### Collected data
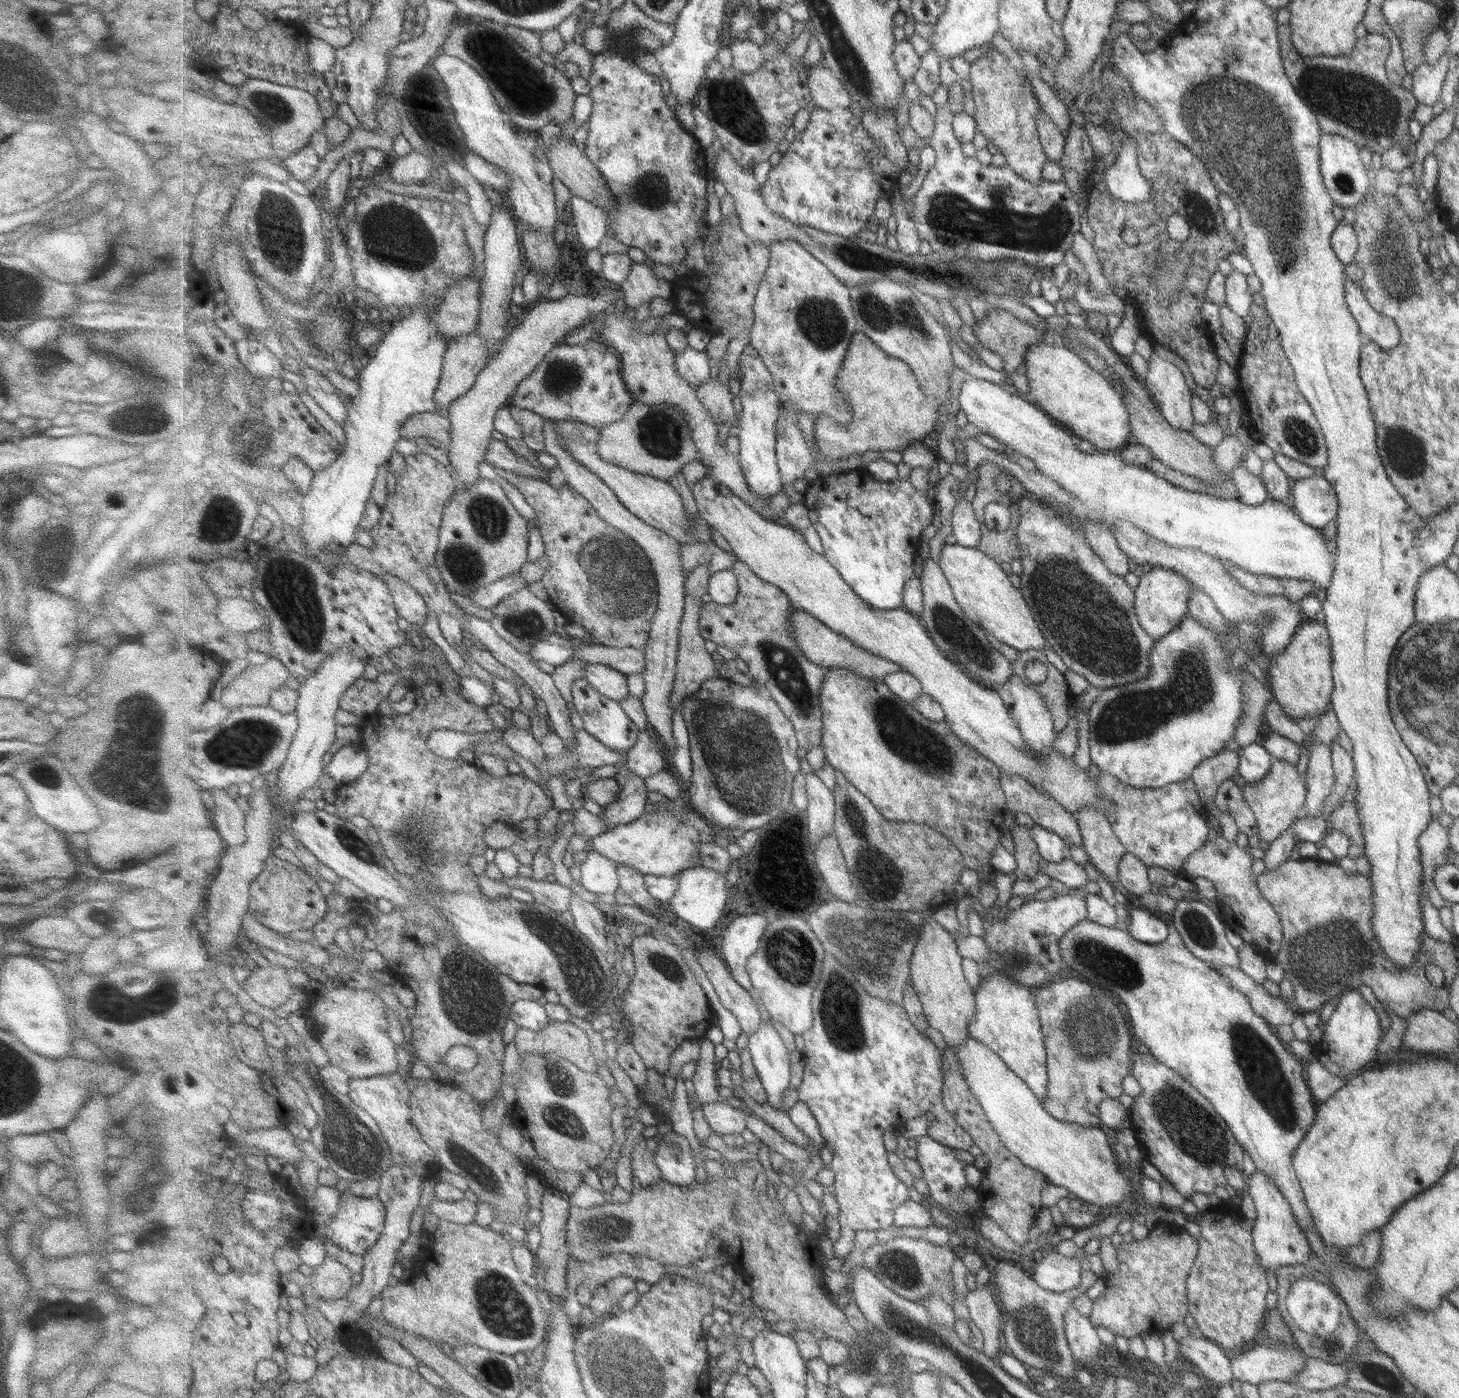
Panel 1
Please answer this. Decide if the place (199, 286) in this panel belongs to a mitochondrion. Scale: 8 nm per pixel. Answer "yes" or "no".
no

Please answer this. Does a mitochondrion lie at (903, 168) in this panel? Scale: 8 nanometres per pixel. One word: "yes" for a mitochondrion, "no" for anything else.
no

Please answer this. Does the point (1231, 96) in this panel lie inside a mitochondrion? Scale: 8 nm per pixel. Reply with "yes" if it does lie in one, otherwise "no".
yes

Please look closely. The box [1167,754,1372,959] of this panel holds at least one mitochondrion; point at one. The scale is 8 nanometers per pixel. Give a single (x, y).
(1197, 925)

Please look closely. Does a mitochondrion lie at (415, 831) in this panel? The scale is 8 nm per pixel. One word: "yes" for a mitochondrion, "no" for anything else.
yes

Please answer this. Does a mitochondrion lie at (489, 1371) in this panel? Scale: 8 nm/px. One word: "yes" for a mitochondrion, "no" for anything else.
no

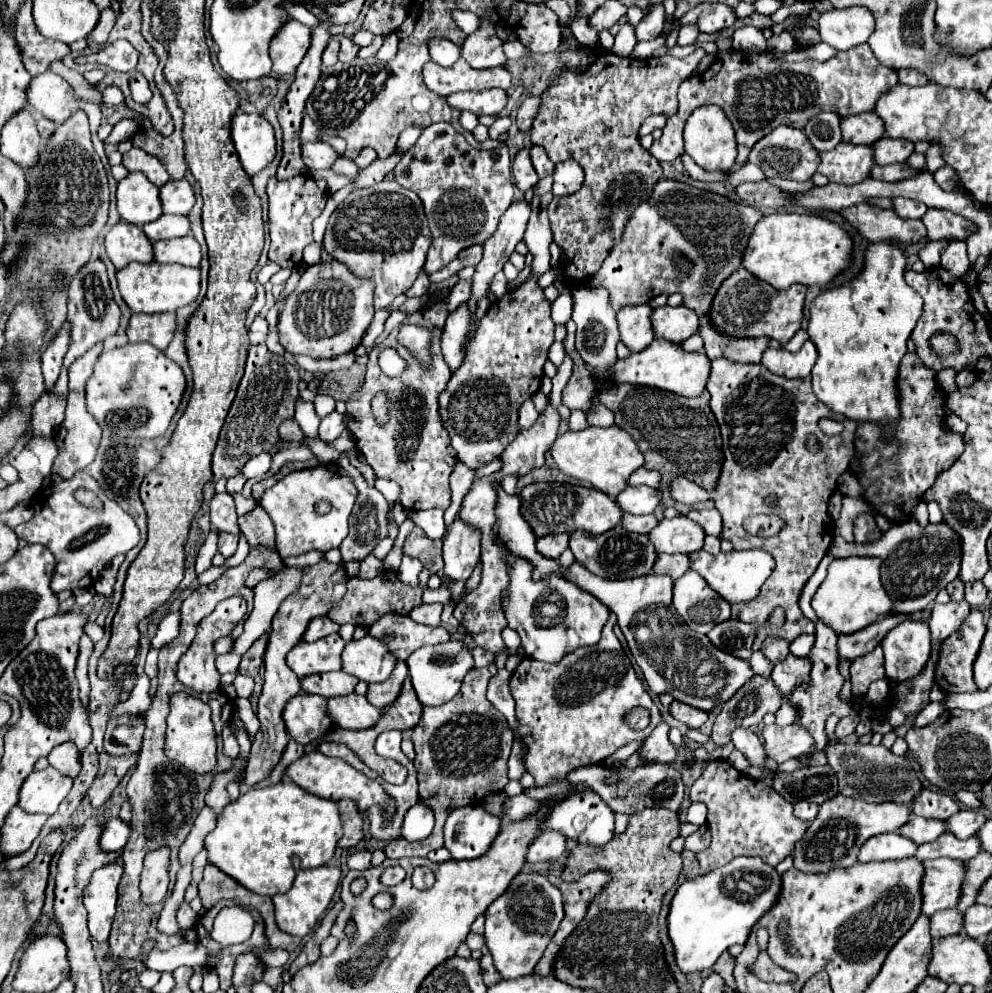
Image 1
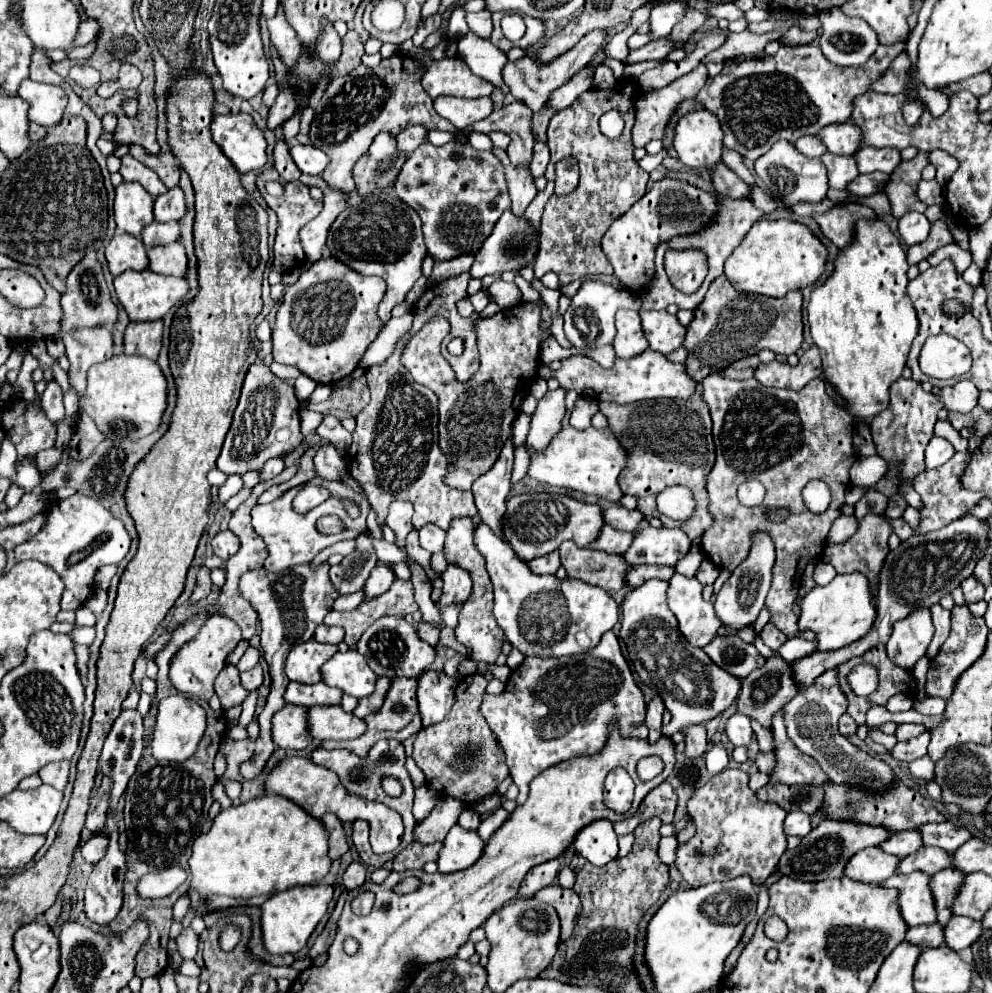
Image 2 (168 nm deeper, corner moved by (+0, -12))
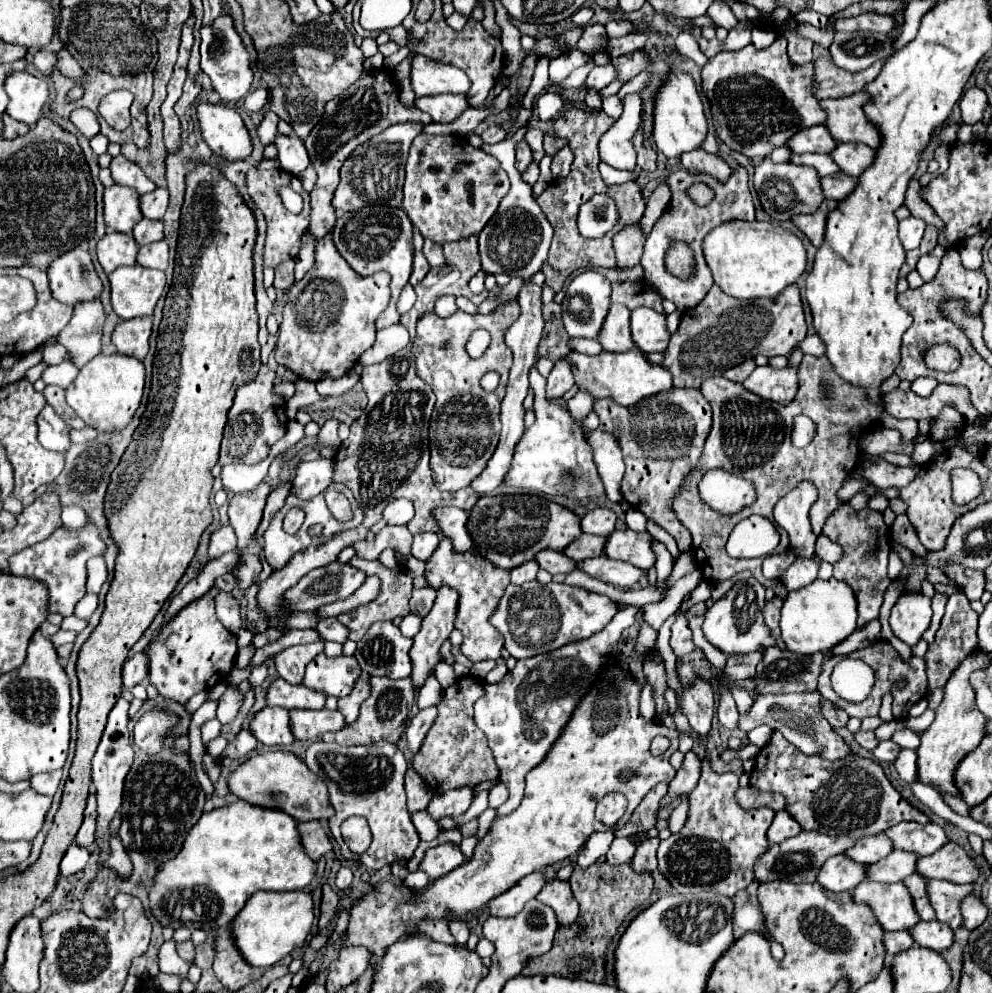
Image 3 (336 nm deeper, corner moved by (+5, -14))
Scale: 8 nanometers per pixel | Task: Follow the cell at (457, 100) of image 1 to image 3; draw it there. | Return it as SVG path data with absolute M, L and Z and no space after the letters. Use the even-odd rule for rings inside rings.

### ACTIVITY
Report, for the data above, every line in which the string "corner" appears.

### RESULT OF THE TASK
Image 2 (168 nm deeper, corner moved by (+0, -12))
Image 3 (336 nm deeper, corner moved by (+5, -14))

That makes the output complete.